Douglas has lived in the complex since it first opened in the early 1970s. In 1999, BJ Wright underwent a $6.5 million rehabilitation after the Chicago Community Development Corporation bought it and converted it into affordable housing.
Geographically, BJ Wright falls in a kind of no-man's-land. Market-rate condos and UIC's campus border the complex to the south and east, but just west lies what's left of the Chicago Housing Authority's ABLA Homes as well as the mixed-income Roosevelt Square Development, which replaced public housing.
The predominantly African-American neighborhood also suffered a major blow two years ago when the Marcy Newberry Center—a 130-year-old child-care facility—closed due to a lack of state funding.
The new ward map is the latest challenge.
Remapping happens every ten years, after the full census, to ensure that each ward has roughly the same number of people. But it also ends up being a political power play, with aldermen vying for resource-rich areas and sticking foes with new or challenging turf. For example, the 25th Ward remap cut out a good portion of east Pilsen, where Solis struggled during the 2011 election, and replaced it with parts of the booming Near West Side and West Loop neighborhoods.
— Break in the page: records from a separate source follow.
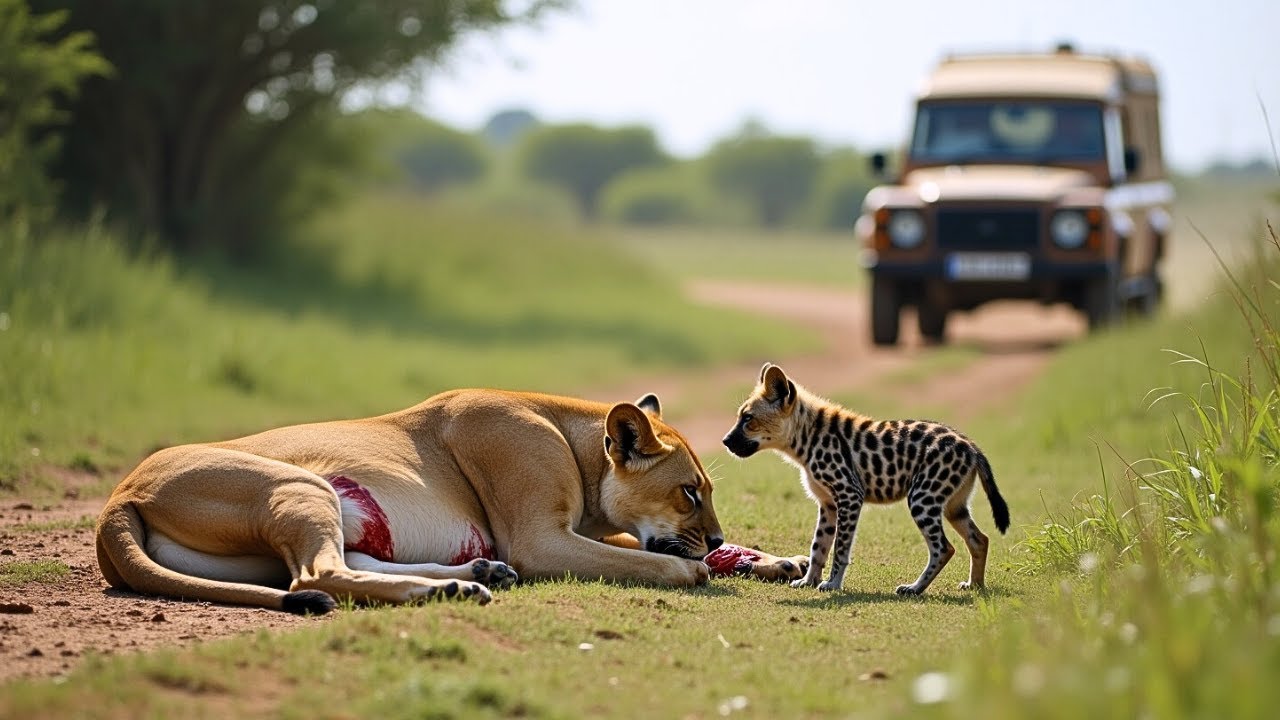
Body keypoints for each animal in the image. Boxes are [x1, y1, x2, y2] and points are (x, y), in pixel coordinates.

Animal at [96, 389, 801, 613]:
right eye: (689, 492)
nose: (714, 538)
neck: (572, 440)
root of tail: (116, 502)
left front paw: (775, 561)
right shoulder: (539, 540)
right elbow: (654, 560)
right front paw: (697, 566)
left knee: (348, 566)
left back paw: (472, 576)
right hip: (298, 486)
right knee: (319, 576)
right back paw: (447, 588)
This isn't the first time the Barbara Jean Wright apartments have been divided by redistricting. In the previous ward remap, the 272-unit complex—which sits at the corner of Morgan and 14th Streets—was split, with the east half in the 25th Ward and the west half in the Second Ward, led by Robert Fioretti.
State senator Patricia Van Pelt, whose district includes all of the Barbara Jean Wright apartments, says city officials place further limitations on residents when they carve up the complex.
"That's the problem with the way these maps are put together. When you have an area like that that's already suffering, and then you take away the political clout that they do have, that's really not want what we want to do," Van Pelt says. "And when they’re not able to hold anyone accountable at a municipal level, it becomes an even bigger challenge, because they're already disenfranchised."
Marcy Newberry's empty building is in Solis's ward. Sam Douglas says he's tried to contact Solis multiple times to discuss what will happen to it. He's yet to get an answer.
The alderman's office has been working with the property owners to develop a new plan for the site, says Solis spokesman Tom Bowen. But he wouldn't say just what those plans entail.